In a recent post to the American Association of School Librarians (AASL) Forum, Dr. David Loertscher pointed us to a Mindshift blog post by Tina Barseghian. Her piece focused on measuring deeper learning.
In the Mindshift blog post, Dr. James Pellegrino defined deeper learning as a way to learn processes that transfer and make knowledge useful in new situations. Dr. Linda Darling-Hammond, professor of education at the Stanford and advocate for education reform, is also cited in Barseghian’s post. Darling-Hammond states that deeper learning involves problem solving in collaboration with others: “Collaboration is a skill not a deficit.”
On the AASL Forum, David asked how school librarians are shifting their practices, particularly in Common Core State Standards learning experiences, “to concentrate on deeper learning rather than the old superficial factual knowledge acquisition that has been commonplace.” He also asked what school library educators are doing to teach this shift in preservice preparation courses. To answer David’s questions, I would like share my New Year’s resolutions.

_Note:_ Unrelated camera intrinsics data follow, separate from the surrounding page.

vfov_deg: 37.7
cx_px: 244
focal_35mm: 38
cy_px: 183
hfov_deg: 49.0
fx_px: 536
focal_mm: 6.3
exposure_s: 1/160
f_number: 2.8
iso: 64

I will continue to work with the school, public, and academic librarians in Denton, Texas as we inquire about how to best support young people in our community in developing lifelong literacy skills through deep learning. As a first step in the 2012-2013 academic year, the Denton Inquiry 4 Lifelong Learning team is facilitating a year-long book study of Drs. Carol Kuhlthau, Leslie Maniotes, and Ann Caspari’s book Guided Inquiry Design: A Framework for Your School (Libraries Unlimited, 2012).
In my work as a school librarian educator, I will continue to push the preservice candidates with whom I am privileged to learn toward facilitating inquiry learning and technology integration through classroom-library instructional partnerships that position librarians as leaders in “deeper learning” reform efforts in their schools.

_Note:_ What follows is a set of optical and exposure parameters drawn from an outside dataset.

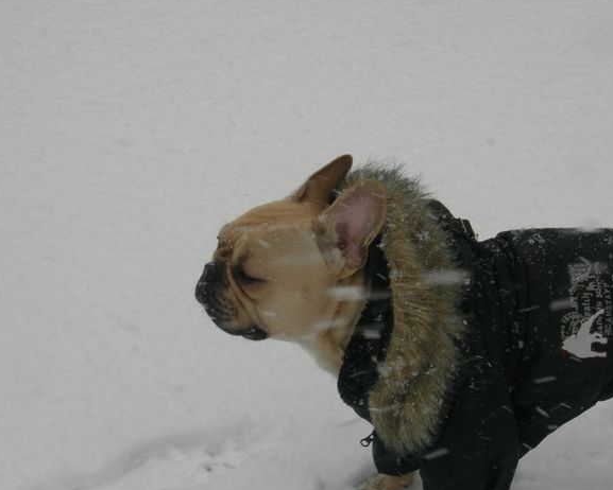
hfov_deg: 20.8
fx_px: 1670
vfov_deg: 16.7
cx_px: 336
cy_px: 248
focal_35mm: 92
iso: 64
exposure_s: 1/130
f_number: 5.8
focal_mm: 17.7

Whenever the opportunity arises, I will write letters to the editors of the newspapers in my communities to inform readers of the potential of professional school librarians to positively impact 21st-century students’ learning and teachers’ teaching.
And I will continue to coproduce this blog with my colleagues Drs. Sue Kimmel, Melissa P. Johnston, and Judy Kaplan to share news and views to further conversations with our preservice librarian candidates and practicing librarians regarding our role in building cultures of collaboration in our schools.
As a practicing school librarian or school librarian educator, how will you resolve to improve the practice of our profession in 2013?
References
Barseghian, Tina. (2012, Sept. 13). How do we define and measure deeper learning? Mindshift Blog. 31 Dec. 2012.
Word Cloud. Wordle.net. http://wordle.net
Glad to read this information and think about how I can contribute to library and librarian issues. (Retired school librarian)
At our university, we use Loertscher’s “ban those bird units” as a rallying cry. In courses that co-mingle academic, public, and school librarians alongside preservice middle/high school teachers, we keep working on how we can go beyond bibliographic instruction and into transformative learning. In our classes, for example, all of those groups look at Common Core: what does it mean for school librarians? Public librarians? Classroom teachers? What are the potential implications for academic librarians’ instructional practice? Where are the connections? To do this, we have to push past facile guidelines and our past experiences as teachers and students. Those conversations can be tricky and, at times, uncomfortable. As my teaching colleague says, “You can’t push away uncertainties; you have to push through them.”